------ LISTED RECORDS

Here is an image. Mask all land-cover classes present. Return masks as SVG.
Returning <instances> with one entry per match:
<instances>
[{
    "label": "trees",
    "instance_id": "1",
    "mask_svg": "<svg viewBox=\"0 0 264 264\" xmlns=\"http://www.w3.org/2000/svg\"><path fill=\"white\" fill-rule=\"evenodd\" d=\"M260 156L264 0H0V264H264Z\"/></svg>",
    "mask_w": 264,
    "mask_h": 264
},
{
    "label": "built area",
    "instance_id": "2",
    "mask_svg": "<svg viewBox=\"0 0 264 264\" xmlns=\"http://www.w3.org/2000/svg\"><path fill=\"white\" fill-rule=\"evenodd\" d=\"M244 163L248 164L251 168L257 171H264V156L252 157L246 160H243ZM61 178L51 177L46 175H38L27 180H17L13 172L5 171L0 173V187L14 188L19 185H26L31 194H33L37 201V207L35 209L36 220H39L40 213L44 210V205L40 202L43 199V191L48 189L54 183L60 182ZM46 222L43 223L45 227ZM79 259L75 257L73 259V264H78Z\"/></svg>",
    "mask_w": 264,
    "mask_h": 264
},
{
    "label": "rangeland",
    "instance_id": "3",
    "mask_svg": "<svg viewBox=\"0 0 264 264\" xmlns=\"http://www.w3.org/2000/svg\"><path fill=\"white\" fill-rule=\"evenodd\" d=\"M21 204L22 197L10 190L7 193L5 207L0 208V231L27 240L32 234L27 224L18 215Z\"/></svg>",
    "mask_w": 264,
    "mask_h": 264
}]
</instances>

------------

WHAT NEEDS TO BE DONE »
Rewrite all of the items above, swapping every "label" for "category" and leaving the rest unchanged.

THE OUTPUT »
Here is an image. Mask all land-cover classes present. Return masks as SVG.
Returning <instances> with one entry per match:
<instances>
[{
    "category": "trees",
    "instance_id": "1",
    "mask_svg": "<svg viewBox=\"0 0 264 264\" xmlns=\"http://www.w3.org/2000/svg\"><path fill=\"white\" fill-rule=\"evenodd\" d=\"M260 156L264 0H0V264H264Z\"/></svg>",
    "mask_w": 264,
    "mask_h": 264
},
{
    "category": "built area",
    "instance_id": "2",
    "mask_svg": "<svg viewBox=\"0 0 264 264\" xmlns=\"http://www.w3.org/2000/svg\"><path fill=\"white\" fill-rule=\"evenodd\" d=\"M244 163L248 164L251 168L257 171H264V156L252 157L246 160H243ZM61 178L51 177L46 175H38L27 180H17L13 172L5 171L0 173V187L14 188L19 185H26L31 194H33L37 201V207L35 209L36 220H39L40 213L44 210V205L40 202L43 199V191L48 189L54 183L60 182ZM46 222L43 223L45 227ZM79 259L75 257L73 259V264H78Z\"/></svg>",
    "mask_w": 264,
    "mask_h": 264
},
{
    "category": "rangeland",
    "instance_id": "3",
    "mask_svg": "<svg viewBox=\"0 0 264 264\" xmlns=\"http://www.w3.org/2000/svg\"><path fill=\"white\" fill-rule=\"evenodd\" d=\"M21 204L22 197L10 190L7 193L5 207L0 208V231L27 240L32 234L27 224L18 215Z\"/></svg>",
    "mask_w": 264,
    "mask_h": 264
}]
</instances>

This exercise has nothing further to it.